This American diet could add 10 years to your life
, 2022-12-06 06:02:27,
What’s the secret to living an extra 10 years? It’s never one thing. Rather, it’s a set of environmental factors that reinforce each other and that keep people reflexively doing the right things and avoiding the wrong things for long enough not to develop chronic diseases. For the past 20 years writing for National Geographic, I’ve identified and studied the world’s longest-lived areas, which I call blue zones. These places—Okinawa, Japan; Sardinia, Italy; Ikaría, Greece; Nicoya, Costa Rica; and the Seventh-day Adventist communities in Loma Linda, California—have the most centenarians and the highest middle-age life expectancy. Why? Residents live purposeful lives in walkable settings that keep people naturally active and socially connected. And they eat a diet that’s largely plant-based whole foods.
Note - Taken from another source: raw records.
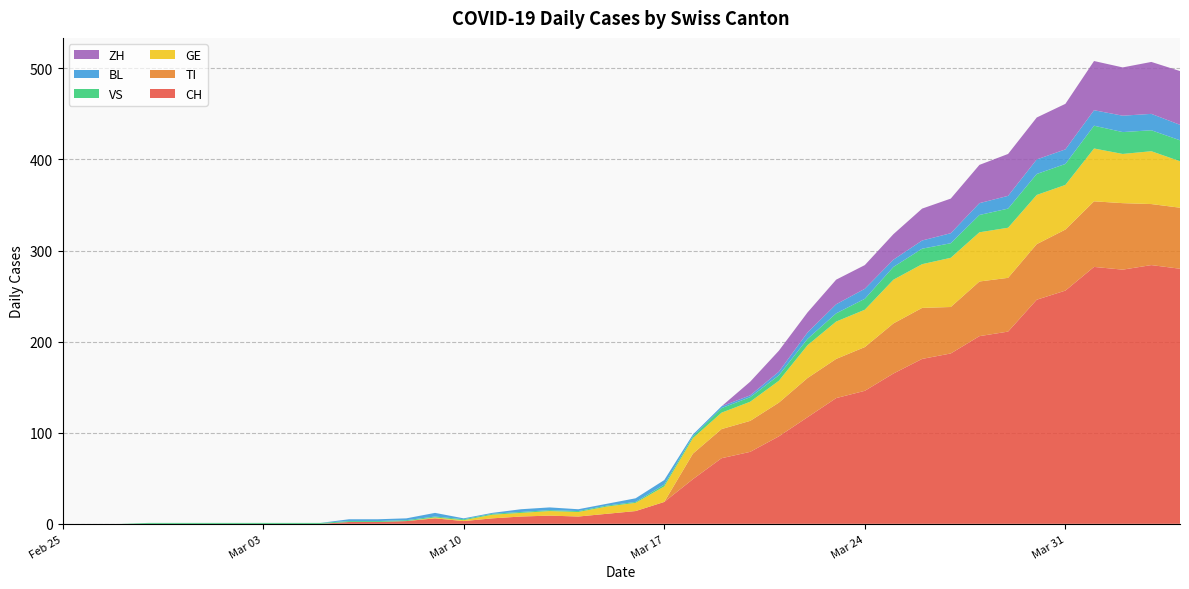

Reading left to right, extract all data points from this chart.

CH: 0	0	0	0	0	0	0	0	0	0	2	2	3	6	3	6	8	9	8	11	14	24	49	72	79	96	117	138	146	165	181	187	206	211	246	256	282	279	284	280
TI: 0	0	0	0	0	0	0	0	0	0	0	0	0	0	0	0	0	0	0	0	0	0	28	32	34	37	43	43	48	55	56	51	60	59	61	67	72	73	67	67
GE: 0	0	0	0	0	0	0	0	0	0	0	0	0	1	1	4	4	5	5	8	9	17	17	18	21	24	36	41	41	48	48	54	54	55	54	49	58	54	58	51
VS: 0	0	0	1	1	1	1	1	1	1	1	1	1	1	1	1	1	1	1	1	1	2	2	5	5	6	7	9	12	14	17	16	19	21	23	23	25	24	23	23
BL: 0	0	0	0	0	0	0	0	0	0	2	2	2	4	1	1	3	3	2	2	4	5	2	2	2	4	7	10	11	8	9	11	13	14	16	16	17	18	18	17
ZH: 0	0	0	0	0	0	0	0	0	0	0	0	0	0	0	0	0	0	0	0	0	0	0	0	15	23	22	27	26	28	35	38	42	46	46	50	54	53	57	59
In 2019, as the COVID pandemic set in, photographer David McLain and I hatched the idea of searching for an American blue-zones diet. Thinking that our great-grandparents may have eaten similarly to people in the original blue zones, we searched for dietary surveys conducted in the early 1900s. To our dismay, we found that our own ancestors (who immigrated from northern and central Europe) brought their cows, pigs, and pickles with them.
Determined to find what food traditions other cultures, Indigenous and immigrant, had brought to the American table, we crisscrossed the country to find people who could tell us about these foods.